What this task involves: Search the data below for the word "round" and report how many lines contain it, with no added words.

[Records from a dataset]
┄┄┄┄┄┄┄┄┄┄┄┄┄┄┄┄┄┄┄┄

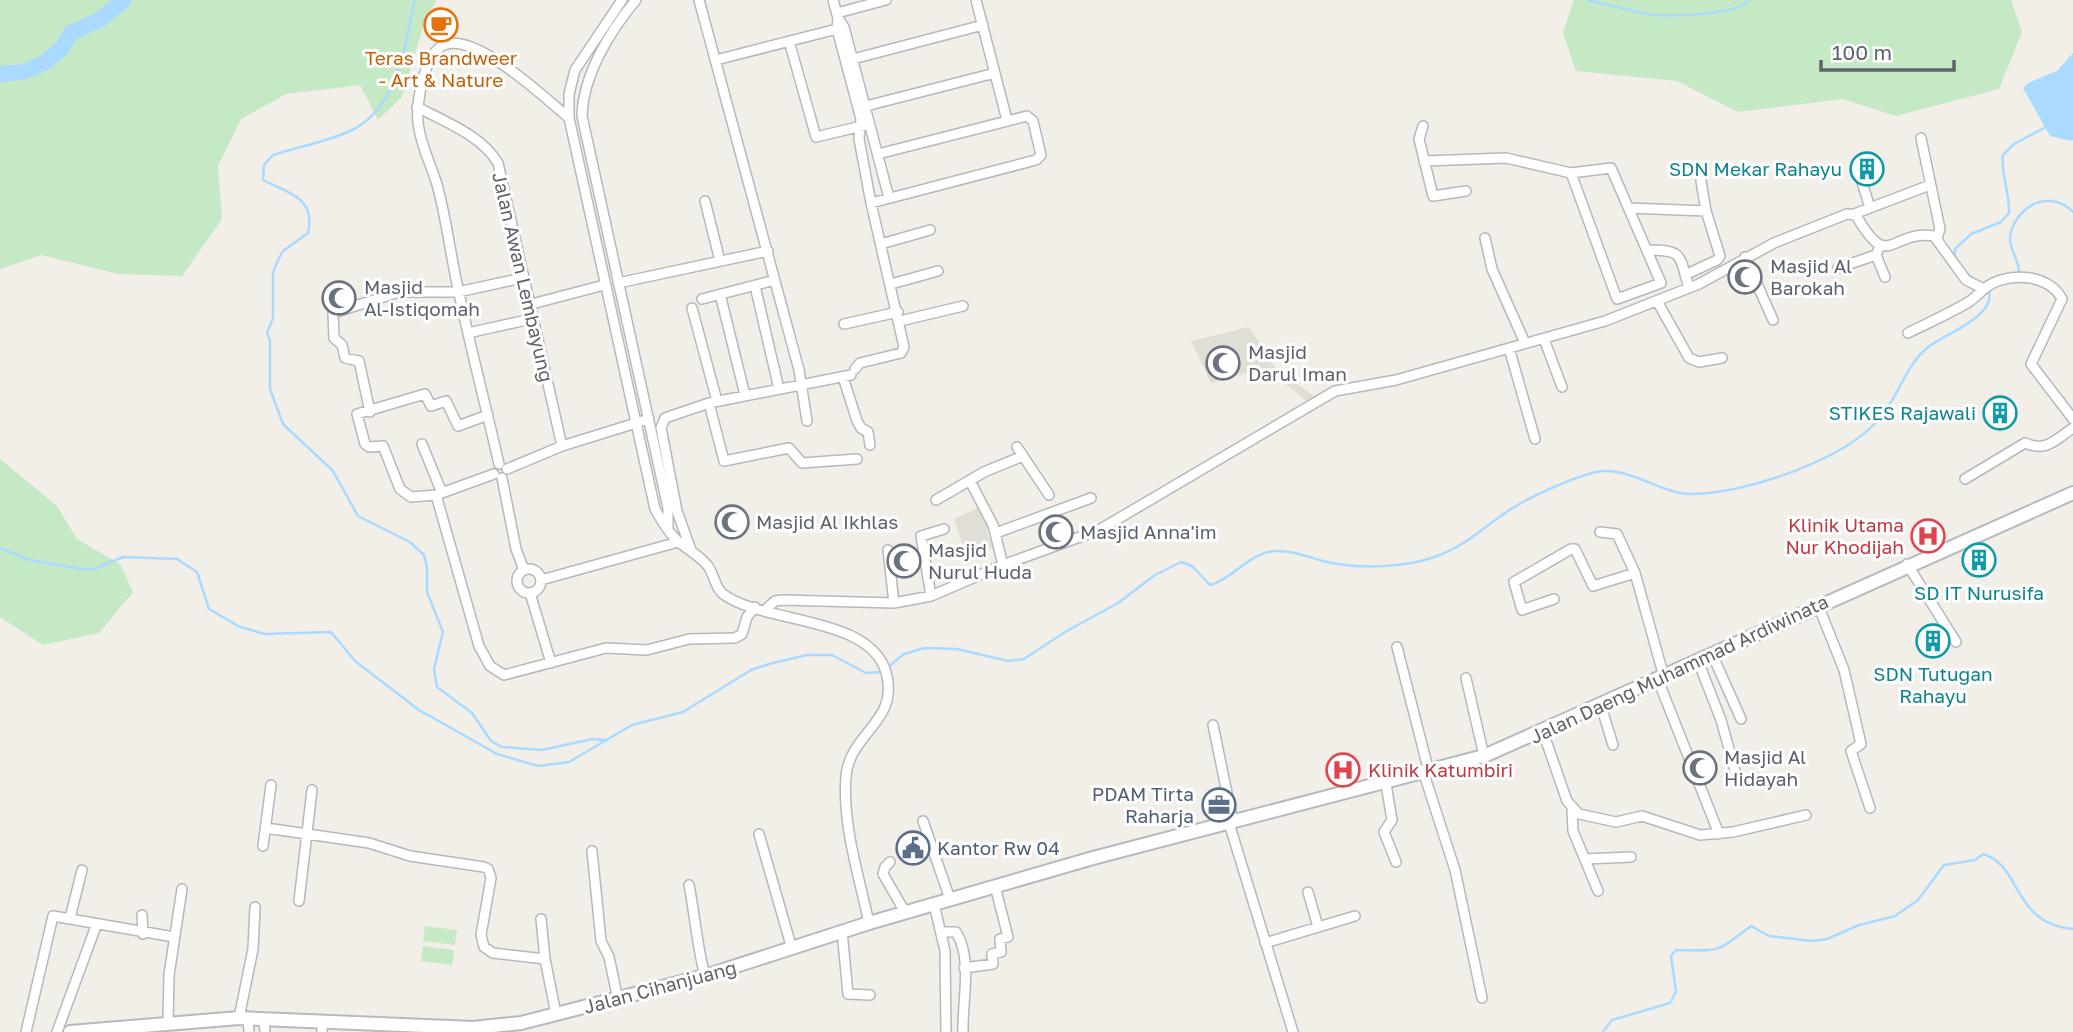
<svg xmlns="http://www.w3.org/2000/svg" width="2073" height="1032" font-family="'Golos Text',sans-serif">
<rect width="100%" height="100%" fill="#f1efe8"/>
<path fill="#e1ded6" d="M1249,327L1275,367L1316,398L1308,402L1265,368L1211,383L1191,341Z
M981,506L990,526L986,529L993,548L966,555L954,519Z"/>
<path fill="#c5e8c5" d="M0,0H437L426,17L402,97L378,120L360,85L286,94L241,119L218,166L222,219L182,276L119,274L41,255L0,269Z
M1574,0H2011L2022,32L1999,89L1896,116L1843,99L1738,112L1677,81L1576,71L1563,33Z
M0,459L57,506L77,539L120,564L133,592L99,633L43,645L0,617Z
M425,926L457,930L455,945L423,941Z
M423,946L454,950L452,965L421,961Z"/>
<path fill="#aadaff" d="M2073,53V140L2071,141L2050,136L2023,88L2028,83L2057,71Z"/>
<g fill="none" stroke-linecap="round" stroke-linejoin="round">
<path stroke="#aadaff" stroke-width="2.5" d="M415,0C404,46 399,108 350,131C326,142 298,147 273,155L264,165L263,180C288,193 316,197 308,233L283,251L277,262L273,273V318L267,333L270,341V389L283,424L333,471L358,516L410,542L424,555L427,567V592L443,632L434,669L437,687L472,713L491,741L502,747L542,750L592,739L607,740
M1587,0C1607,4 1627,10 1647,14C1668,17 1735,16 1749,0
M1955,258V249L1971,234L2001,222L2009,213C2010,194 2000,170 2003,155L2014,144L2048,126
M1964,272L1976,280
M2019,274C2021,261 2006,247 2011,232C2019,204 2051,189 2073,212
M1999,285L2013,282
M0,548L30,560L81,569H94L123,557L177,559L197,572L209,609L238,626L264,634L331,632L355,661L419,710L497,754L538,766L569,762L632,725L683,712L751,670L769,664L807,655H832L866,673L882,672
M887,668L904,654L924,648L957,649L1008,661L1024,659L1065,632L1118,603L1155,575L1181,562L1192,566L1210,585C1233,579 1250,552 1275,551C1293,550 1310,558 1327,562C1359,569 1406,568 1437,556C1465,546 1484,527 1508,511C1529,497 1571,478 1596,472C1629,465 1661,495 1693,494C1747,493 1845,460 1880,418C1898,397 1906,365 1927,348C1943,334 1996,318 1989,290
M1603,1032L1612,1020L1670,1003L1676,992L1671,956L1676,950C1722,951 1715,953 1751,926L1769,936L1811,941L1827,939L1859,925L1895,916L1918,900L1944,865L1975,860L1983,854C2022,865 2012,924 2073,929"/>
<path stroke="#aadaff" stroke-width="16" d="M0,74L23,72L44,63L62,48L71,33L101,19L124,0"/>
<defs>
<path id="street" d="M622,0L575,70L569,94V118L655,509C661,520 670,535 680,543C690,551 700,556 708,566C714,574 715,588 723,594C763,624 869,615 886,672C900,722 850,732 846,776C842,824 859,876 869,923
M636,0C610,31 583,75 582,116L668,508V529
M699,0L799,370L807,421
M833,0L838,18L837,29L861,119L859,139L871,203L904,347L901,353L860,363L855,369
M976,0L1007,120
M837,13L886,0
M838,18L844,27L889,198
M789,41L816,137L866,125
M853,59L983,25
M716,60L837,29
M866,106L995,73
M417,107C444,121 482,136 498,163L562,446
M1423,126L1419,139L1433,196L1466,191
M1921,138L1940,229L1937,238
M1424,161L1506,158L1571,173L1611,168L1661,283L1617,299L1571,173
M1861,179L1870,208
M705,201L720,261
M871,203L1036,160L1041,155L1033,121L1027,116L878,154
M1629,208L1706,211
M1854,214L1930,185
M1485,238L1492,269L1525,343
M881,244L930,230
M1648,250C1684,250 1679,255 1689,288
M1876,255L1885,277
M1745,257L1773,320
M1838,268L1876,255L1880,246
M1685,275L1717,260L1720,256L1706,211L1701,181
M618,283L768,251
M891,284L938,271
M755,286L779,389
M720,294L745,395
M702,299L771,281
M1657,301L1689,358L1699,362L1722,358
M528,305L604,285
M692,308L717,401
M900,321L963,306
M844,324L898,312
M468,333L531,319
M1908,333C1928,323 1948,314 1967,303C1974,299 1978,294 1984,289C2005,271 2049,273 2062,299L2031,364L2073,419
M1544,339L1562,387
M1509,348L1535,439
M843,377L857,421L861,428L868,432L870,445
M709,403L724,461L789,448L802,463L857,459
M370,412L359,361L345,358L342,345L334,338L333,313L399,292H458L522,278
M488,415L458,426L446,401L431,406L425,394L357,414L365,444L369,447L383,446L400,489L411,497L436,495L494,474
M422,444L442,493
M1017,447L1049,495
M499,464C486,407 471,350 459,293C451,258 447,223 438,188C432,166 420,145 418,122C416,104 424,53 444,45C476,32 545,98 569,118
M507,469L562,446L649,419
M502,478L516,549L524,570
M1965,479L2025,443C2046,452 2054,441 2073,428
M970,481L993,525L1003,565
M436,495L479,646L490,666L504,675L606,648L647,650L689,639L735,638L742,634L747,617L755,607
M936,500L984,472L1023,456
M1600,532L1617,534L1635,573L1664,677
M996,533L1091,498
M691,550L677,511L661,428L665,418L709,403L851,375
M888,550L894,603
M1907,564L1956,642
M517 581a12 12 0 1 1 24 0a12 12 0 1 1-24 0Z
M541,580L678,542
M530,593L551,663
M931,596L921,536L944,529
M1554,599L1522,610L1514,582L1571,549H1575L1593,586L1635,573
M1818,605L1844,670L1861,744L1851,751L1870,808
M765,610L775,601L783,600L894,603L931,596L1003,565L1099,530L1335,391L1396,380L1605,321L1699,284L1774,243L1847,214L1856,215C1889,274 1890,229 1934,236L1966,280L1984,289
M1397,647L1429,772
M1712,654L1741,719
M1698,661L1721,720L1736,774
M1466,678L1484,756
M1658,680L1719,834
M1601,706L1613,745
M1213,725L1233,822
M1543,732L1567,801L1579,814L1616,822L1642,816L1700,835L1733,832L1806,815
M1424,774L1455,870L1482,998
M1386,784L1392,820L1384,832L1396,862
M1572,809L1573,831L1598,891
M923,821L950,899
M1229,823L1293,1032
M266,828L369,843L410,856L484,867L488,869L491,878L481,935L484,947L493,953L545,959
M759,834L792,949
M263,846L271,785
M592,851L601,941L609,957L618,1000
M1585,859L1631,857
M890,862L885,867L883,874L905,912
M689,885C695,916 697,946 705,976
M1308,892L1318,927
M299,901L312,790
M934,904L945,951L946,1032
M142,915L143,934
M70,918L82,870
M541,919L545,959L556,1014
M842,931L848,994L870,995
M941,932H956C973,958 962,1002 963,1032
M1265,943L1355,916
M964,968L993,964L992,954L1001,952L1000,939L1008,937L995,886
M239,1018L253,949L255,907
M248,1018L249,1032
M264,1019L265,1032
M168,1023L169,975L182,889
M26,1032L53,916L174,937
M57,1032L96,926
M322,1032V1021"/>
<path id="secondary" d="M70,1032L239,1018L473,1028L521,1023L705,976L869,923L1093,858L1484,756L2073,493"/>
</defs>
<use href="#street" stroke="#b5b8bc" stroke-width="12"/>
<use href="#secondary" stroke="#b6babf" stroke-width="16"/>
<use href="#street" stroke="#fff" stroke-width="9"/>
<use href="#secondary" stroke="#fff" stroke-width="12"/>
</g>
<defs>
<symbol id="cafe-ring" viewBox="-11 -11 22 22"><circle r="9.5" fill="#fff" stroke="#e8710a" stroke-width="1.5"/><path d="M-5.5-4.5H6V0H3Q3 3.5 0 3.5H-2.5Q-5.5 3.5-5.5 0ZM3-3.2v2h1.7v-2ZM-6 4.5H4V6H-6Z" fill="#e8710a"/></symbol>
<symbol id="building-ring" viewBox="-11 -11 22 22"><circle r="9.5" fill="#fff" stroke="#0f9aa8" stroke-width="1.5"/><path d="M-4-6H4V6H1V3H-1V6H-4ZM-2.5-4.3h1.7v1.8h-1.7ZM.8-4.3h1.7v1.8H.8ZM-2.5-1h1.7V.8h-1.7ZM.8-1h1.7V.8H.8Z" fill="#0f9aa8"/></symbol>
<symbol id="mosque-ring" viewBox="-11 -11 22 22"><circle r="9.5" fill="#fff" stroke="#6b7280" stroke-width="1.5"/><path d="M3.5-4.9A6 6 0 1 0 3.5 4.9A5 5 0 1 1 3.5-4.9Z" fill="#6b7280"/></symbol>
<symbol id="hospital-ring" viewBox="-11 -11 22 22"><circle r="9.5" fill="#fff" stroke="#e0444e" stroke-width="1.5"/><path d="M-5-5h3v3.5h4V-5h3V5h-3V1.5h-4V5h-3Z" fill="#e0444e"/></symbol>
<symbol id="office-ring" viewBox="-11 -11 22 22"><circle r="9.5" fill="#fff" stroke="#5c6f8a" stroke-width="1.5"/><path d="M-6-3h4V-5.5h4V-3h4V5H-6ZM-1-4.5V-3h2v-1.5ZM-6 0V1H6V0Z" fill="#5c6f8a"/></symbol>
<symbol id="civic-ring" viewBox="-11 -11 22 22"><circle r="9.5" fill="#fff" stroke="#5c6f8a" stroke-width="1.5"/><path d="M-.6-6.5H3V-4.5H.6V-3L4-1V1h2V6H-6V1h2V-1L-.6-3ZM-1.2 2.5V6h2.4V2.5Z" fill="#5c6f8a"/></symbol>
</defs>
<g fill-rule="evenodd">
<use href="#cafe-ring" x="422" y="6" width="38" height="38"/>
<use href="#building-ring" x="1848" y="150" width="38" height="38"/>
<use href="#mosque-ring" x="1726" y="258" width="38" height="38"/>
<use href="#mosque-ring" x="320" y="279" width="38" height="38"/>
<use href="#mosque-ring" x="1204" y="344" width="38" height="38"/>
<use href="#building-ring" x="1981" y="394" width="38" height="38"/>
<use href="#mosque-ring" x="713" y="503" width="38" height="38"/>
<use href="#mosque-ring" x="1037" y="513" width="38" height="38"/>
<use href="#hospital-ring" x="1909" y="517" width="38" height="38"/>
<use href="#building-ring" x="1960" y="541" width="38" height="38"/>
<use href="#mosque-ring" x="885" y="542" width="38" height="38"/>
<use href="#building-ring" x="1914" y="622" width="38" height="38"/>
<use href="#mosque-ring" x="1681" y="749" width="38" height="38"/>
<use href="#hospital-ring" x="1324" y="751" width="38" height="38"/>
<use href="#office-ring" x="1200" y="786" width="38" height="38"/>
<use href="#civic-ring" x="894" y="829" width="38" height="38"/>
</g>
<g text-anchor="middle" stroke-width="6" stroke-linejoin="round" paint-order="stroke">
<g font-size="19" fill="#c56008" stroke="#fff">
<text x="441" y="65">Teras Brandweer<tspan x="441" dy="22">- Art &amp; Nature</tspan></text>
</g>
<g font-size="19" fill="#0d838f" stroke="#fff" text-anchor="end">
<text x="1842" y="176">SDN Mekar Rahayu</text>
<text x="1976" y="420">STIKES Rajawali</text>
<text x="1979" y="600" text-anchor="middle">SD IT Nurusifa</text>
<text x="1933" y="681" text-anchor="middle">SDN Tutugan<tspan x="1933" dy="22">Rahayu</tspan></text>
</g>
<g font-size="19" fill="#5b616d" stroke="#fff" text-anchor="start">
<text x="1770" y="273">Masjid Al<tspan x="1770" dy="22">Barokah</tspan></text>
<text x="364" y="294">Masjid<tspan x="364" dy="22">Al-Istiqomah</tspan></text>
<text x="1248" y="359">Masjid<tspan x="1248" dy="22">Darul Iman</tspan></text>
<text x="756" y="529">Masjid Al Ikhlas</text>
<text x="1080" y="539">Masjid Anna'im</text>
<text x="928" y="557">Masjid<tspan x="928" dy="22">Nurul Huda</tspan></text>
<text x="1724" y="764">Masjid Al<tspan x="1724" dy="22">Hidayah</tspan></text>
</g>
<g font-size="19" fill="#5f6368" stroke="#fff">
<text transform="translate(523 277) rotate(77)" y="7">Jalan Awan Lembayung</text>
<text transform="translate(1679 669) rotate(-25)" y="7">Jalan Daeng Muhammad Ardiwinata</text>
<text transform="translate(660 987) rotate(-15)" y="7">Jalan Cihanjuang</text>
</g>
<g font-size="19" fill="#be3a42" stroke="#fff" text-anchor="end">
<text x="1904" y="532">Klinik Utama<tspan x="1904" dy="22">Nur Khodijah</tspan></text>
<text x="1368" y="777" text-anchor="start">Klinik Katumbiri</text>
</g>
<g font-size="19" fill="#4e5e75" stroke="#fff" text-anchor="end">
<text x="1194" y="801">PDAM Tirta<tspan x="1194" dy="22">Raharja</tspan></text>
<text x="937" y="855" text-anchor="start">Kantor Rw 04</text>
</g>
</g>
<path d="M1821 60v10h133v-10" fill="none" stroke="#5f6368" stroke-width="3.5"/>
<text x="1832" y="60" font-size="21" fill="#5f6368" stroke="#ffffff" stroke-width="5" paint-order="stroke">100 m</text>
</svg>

┄┄┄┄┄┄┄┄┄┄┄┄┄┄┄┄┄┄┄┄

Answer to this task: 2